La revolución cultural iniciada en los 70, con el posmodernismo como filosofía de fondo y la cultura de masas como elemento disuasorio, está dando signos de agotamiento. Hemos quedado detenidos en una encrucijada. Los sistemas económicos han pretendido siempre dominar la naturaleza, pero el actual, de crecimiento continuo y rédito económico sin límite, la comenzó a destruir. De seguir en este camino habrá un calentamiento global cada vez más intenso y las enfermedades y pandemias crecerán. La solución de Occidente parece ser la de siempre, la guerra. A las puertas de la fortalezas, las multitudes de necesitados y hambrientos esperan. Los escritores, mientras tanto, crean mundos paralelos, se maquillan para salir en televisión o llaman al editor para que les diga qué deben escribir para ser publicados y vendidos.

Hace un par de años, una escritora joven recibió un importante premio oficial. Por esos días, los contenedores ardían en Barcelona a raíz del conflicto nacionalista. Ella declaró, en varias entrevistas, que detestaba la sociedad, que había que quemarlo todo. También fue clara en un aspecto: la editorial corregía sus escritos, y en caso de no ser aceptada esa corrección era sustituida por otra escritora o escritor. Una situación curiosa: al mismo tiempo que se acusaba al gobierno de ceder ante el «terrorismo» y pactar con él, se otorgaba un premio oficial a alguien que jaleaba a quienes (de forma abusiva, todo hay que decirlo) se acusaba de «terroristas». Un político exigió a la escritora devolver el dinero que recibía de la sociedad que detestaba. No hubo devolución, ella tenía la libertad como aspecto central de su vida y hacía y decía lo que le daba la gana.

La libertad y la dignidad, queda claro, mueren cuando llega el momento de las ventas, de la economía, del dinero.

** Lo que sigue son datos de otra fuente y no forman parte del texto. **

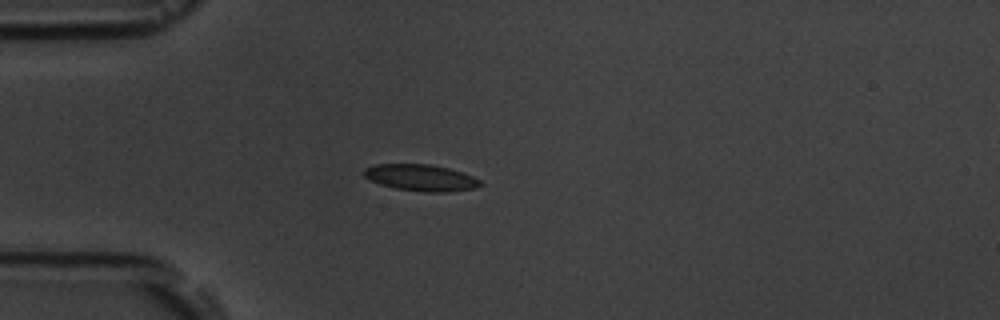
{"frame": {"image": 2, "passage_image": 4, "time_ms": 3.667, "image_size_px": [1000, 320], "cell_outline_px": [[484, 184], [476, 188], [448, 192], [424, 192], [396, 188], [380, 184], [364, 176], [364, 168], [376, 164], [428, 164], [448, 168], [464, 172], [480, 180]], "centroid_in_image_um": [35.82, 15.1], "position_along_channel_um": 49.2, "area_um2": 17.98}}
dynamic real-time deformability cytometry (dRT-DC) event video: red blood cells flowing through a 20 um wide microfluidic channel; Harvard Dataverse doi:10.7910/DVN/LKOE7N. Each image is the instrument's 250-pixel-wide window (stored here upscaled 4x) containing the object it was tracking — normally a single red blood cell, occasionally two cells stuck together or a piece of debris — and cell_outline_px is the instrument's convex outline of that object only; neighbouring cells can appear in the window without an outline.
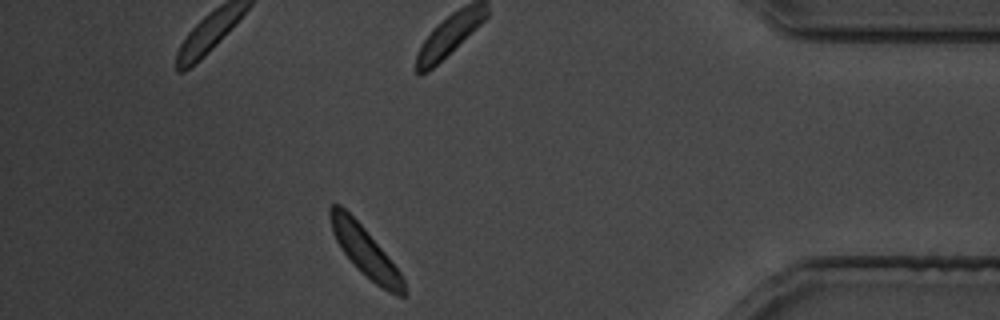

El sociólogo brasileño Darcy Ribeiro escribía, en un libro publicado como resumen de una reunión internacional llevada a cabo en Chiapas, refiriéndose a la cultura latinoamericana: «Tenemos una intelectualidad fútil, más propensa a buscar las remuneraciones de las multinacionales o las prebendas del estado que a pensar y a luchar por definir el proyecto latinoamericano». Mucho me temo que la intelectualidad europea, con algunas excepciones remarcables y que deberíamos apoyar sin reservas, simplemente se ha rendido, o se ha vendido.

He omitido varios nombres en mi artículo. Se debe a que no me interesa criticar a las personas, sino a una manera de pensar que tiene infinidad de adeptos. Nombro sólo a quienes me sirven de referente.